Americans in the 18-to-24 age group are somewhat more likely than adults in their late 20s, 30s and 40s to say their political affiliation lies with the Democratic Party, but the differences between those who are Republicans and those who are Democrats in the 18-to-24 age group are not overwhelming. In fact, they are consistent with an overall electorate that is closely divided between the two major parties. However, the largest group of Americans in this age category say they are independents.
Older Americans, particularly those aged 60 and older, are just as likely as these younger Americans -- if not more likely -- to identify themselves with the Democratic Party.
With the exception of adults between the ages of 18 and 24, the likelihood that respondents will consider themselves to be Democrats steadily increases with a respondent's age. One quarter of people aged 25 to 29 say they are Democrats, compared to just about three in 10 adults in their 30s and 40s, more than a third of adults in their 50s, and roughly four in 10 adults aged 60 and older. But the political affiliation that loses adherents most steadily above age 24 is not Republicans, but independents.

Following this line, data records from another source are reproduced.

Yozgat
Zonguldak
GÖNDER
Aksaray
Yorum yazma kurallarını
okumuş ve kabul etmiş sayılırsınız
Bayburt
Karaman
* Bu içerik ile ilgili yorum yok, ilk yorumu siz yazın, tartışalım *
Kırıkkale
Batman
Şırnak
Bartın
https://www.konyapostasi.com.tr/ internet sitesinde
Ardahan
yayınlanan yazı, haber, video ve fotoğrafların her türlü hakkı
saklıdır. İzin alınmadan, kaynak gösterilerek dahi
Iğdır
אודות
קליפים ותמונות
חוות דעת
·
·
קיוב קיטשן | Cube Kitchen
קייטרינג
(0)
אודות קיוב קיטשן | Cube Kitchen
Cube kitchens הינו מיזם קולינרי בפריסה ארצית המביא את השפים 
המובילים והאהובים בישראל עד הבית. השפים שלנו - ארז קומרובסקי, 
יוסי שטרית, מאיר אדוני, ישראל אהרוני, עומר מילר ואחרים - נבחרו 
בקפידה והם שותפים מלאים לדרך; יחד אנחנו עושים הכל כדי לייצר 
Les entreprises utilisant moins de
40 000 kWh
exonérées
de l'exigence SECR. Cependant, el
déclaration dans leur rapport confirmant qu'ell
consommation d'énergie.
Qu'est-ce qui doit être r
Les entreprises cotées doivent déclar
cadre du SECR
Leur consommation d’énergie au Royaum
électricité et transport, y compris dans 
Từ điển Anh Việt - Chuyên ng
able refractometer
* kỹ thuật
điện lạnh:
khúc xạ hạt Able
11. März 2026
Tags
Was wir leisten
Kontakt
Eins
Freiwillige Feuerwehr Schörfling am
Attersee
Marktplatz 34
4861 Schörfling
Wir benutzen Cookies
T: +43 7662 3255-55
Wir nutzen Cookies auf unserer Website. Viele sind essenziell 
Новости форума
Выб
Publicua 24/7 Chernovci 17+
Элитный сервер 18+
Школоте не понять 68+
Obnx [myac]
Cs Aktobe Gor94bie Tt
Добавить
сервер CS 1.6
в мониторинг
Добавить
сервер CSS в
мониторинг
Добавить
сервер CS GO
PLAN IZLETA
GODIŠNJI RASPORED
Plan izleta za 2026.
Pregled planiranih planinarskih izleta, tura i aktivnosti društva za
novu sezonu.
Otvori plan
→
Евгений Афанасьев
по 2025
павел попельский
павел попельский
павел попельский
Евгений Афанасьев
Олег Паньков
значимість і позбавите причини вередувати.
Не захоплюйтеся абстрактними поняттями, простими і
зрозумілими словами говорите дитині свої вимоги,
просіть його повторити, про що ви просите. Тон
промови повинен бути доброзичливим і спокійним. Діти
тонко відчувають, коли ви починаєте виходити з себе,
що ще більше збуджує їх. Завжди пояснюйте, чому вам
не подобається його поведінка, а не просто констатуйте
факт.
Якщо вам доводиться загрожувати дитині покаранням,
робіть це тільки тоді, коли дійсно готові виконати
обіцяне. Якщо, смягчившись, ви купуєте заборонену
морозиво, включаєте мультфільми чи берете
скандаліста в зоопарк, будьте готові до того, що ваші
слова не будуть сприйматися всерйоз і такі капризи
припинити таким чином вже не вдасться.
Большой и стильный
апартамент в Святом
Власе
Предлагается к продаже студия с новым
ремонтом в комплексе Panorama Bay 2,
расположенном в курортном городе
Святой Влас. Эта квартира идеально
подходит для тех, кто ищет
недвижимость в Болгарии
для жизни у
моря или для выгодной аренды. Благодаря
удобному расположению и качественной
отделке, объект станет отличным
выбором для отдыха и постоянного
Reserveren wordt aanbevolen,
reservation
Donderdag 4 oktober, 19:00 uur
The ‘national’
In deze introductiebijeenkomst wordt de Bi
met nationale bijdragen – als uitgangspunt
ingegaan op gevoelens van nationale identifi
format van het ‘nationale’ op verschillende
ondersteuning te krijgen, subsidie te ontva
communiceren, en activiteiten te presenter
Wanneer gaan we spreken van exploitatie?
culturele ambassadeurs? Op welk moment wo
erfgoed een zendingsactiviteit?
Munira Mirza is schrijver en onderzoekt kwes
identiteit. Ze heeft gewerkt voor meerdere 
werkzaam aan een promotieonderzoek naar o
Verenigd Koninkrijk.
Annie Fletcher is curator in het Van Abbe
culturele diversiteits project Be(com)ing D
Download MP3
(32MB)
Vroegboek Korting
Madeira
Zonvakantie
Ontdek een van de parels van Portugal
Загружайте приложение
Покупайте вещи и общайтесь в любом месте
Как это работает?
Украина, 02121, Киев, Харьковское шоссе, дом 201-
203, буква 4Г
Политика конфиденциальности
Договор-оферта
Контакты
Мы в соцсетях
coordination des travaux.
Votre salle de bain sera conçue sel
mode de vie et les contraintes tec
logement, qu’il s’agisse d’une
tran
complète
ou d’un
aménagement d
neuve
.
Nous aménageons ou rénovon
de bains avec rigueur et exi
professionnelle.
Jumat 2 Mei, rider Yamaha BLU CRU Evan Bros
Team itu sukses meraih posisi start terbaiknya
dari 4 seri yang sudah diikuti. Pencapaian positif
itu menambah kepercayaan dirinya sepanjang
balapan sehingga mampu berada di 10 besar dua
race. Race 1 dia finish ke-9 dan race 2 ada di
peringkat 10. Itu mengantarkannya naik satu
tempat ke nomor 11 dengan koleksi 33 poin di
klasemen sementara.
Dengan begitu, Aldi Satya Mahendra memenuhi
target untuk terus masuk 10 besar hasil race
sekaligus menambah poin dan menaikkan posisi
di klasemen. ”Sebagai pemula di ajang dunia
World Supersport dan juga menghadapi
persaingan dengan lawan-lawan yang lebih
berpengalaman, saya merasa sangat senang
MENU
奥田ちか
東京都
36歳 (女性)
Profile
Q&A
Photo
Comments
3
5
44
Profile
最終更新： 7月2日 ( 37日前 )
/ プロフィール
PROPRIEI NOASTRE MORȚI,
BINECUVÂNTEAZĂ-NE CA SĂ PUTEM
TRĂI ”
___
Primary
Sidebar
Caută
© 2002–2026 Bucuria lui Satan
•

*Results are based on telephone interviews with 6,673 national adults, aged 18 and older, conducted July-September 2002. For results based on the total sample of national adults, one can say with 95% confidence that the maximum margin of sampling error is ±1%. In addition to sampling error, question wording and practical difficulties in conducting surveys can introduce error or bias into the findings of public opinion polls.